The DragonForce ransomware gang used Microsoft Teams relay infrastructure to hide malicious command-and-control traffic during a recent attack on a U.S. firm [1, 2].
This technique is significant because it allows attackers to bypass security defenses by making their communications appear as legitimate business traffic. By leveraging trusted cloud services, ransomware operators can maintain persistence within a network while avoiding detection by security software that typically trusts Microsoft domains [3, 7].
To execute the operation, the hackers deployed a custom malware known as Backdoor.Turn [1, 6]. This tool routed traffic through Microsoft Teams relay servers, which served as an intermediary between the infected system and the attackers' own servers [1, 4]. The malware specifically abused Teams visitor tokens to mask the nature of the data being transmitted [1, 4].
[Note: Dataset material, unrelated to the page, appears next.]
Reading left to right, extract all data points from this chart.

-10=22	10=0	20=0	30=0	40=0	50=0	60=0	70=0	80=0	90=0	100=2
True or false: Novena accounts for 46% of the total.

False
The attack occurred this month and targeted a firm based in the United States [2, 4]. By routing the traffic through the global Microsoft Teams infrastructure, the DragonForce-linked hackers ensured that the activity blended in with the standard noise of a corporate environment [3, 5].
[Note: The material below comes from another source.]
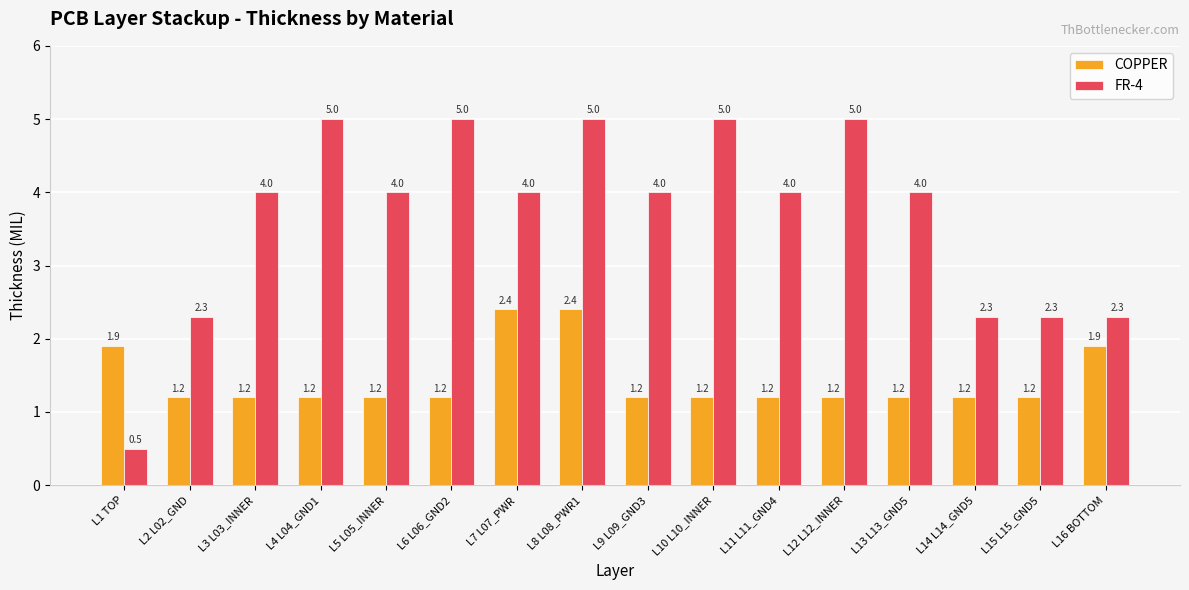

What is the value of the COPPER bar at the 2nd from the left?

1.2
Security researchers said that the primary goal of this method was to conceal the command-and-control traffic from defenders [2, 7]. When security tools monitor network traffic, they often see connections to Microsoft services as benign. The use of a relay effectively blinds defenders to the fact that a malicious actor is controlling the system from the outside [1, 7].
This incident highlights a growing trend where ransomware groups move away from standalone servers and toward the abuse of legitimate cloud infrastructure to facilitate their operations [3, 5].
“The DragonForce ransomware gang used Microsoft Teams relay infrastructure to hide malicious command-and-control traffic”
The use of 'living-off-the-cloud' techniques represents a shift in ransomware strategy. By abusing trusted relay services like Microsoft Teams, attackers can neutralize traditional perimeter defenses that rely on domain reputation. This forces security teams to move beyond simple traffic monitoring and toward deeper behavioral analysis to identify anomalies within trusted encrypted streams.